'It will be startling news for her.'
'It will: should it come to the telling. Better that she hear it, and make the best and the worst of it, than that I should reduce her to utter poverty—and your demands, supplied, would do that. The news will not kill her—as it might have killed her mother.'
Did Lawyer Gwinn feel baffled? For a minute or two he seemed to be at a loss for words. 'I will have money,' he exclaimed at length. 'You have tried to stand out against it before now.'
'Man! do you know that I am on the brink of ruin?' uttered Mr. Hunter, in deep excitement, 'and that it is you who have brought me to it?' But for the money supplied to you, I could have weathered successfully this contest with my workmen, as my brother and others are weathering it. If you have any further claim against me,' he added in a spirit of mocking bitterness, 'bring it against my bankruptcy, for that is looming near.'
'I will not stir from your house without a cheque for the money.'
'This house is sanctified by the presence of the dead,' reverently spoke Mr.
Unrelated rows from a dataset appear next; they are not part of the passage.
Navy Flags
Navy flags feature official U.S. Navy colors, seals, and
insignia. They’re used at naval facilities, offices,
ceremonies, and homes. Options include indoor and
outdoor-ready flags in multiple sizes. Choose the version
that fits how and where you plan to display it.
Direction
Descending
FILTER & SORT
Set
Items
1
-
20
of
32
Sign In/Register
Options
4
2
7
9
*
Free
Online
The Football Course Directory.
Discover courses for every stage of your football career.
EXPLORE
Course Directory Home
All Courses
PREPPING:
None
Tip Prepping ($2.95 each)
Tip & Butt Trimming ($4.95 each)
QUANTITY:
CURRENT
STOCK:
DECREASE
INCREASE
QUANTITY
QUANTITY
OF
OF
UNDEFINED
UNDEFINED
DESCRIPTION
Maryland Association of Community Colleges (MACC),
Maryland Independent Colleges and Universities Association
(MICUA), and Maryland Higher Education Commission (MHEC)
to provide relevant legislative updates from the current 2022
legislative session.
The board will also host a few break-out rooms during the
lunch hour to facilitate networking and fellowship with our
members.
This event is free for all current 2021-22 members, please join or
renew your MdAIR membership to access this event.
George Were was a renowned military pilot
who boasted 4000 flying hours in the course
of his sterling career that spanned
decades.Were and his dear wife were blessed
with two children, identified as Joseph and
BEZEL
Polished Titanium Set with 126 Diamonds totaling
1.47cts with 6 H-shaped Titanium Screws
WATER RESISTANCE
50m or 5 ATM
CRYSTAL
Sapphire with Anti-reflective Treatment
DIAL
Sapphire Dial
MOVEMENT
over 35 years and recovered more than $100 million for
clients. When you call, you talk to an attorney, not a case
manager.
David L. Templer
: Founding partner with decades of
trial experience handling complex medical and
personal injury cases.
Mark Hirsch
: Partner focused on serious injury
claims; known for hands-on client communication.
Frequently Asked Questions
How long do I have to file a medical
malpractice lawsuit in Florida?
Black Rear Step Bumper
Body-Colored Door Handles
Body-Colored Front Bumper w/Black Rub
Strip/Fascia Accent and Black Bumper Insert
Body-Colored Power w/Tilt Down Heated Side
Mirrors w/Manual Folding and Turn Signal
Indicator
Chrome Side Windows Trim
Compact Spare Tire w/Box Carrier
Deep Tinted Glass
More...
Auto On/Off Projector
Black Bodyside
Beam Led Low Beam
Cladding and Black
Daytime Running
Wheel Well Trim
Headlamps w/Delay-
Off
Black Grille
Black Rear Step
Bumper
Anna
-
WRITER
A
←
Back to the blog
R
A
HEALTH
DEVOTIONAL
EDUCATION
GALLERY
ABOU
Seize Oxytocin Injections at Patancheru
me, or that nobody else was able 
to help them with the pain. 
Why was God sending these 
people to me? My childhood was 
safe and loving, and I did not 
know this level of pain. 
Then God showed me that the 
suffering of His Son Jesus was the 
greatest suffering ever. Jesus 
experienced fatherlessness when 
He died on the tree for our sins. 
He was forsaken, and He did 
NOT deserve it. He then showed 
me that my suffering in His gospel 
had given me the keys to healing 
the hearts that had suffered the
Hunter. 'To have any disturbance in it would be most unseemly. Do not force me to call in a policeman.'
'As a policeman was once called into you, in the years gone by,' Lawyer Gwinn was beginning with a sneer: but Mr. Hunter raised his voice and his hand.
'Be still! Coward as I have been, in one sense, in yielding to your terms, I have never been coward enough to permit you to allude, in my presence, to the past. I never will. Go from my house quietly, sir: and do not attempt to re-enter it.'
Mr. Hunter broke from the man—for Gwinn made an effort to detain him—opened the door, and called to the servant, who came forward.